Yaglom limit for Stochastic Fluid Models

TL;DR

This paper analyzes the Yaglom limit for stochastic fluid models, providing explicit expressions, proving uniqueness, and illustrating applications, thereby extending the understanding of long-term behavior conditioned on the process not ending.

Contribution

It introduces the first analysis of the Yaglom limit for SFMs, deriving explicit formulas and establishing the limit's uniqueness, which was not previously addressed.

Findings

Derived explicit expressions for the Yaglom limit in SFMs.

Proved the uniqueness of the Yaglom limit in this context.
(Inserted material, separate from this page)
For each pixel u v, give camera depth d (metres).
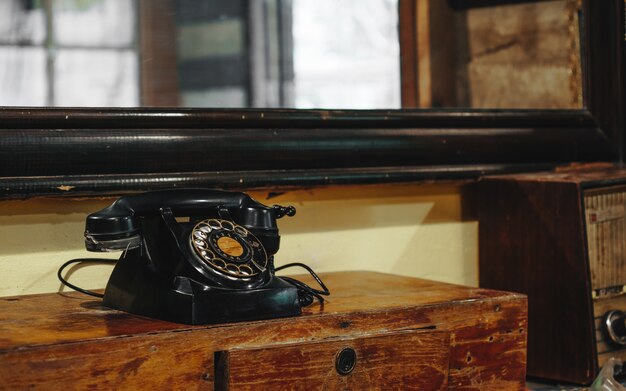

Illustrated the theory with simple, illustrative examples.

Abstract

In this paper we provide the analysis of the limiting conditional distribution (Yaglom limit) for stochastic fluid models (SFMs), a key class of models in the theory of matrix-analytic methods. So far, transient and stationary analyses of the SFMs have been only considered in the literature. The limiting conditional distribution gives useful insights into what happens when the process has been evolving for a long time, given its busy period has not ended yet. We derive expressions for the Yaglom limit in terms of the singularity $s^*$ such that the key matrix of the SFM, ${\bf\Psi}(s)$, is finite (exists) for all $s\geq s^*$ and infinite for $s<s^*$. We show the uniqueness of the Yaglom limit and illustrate the application of the theory with simple examples.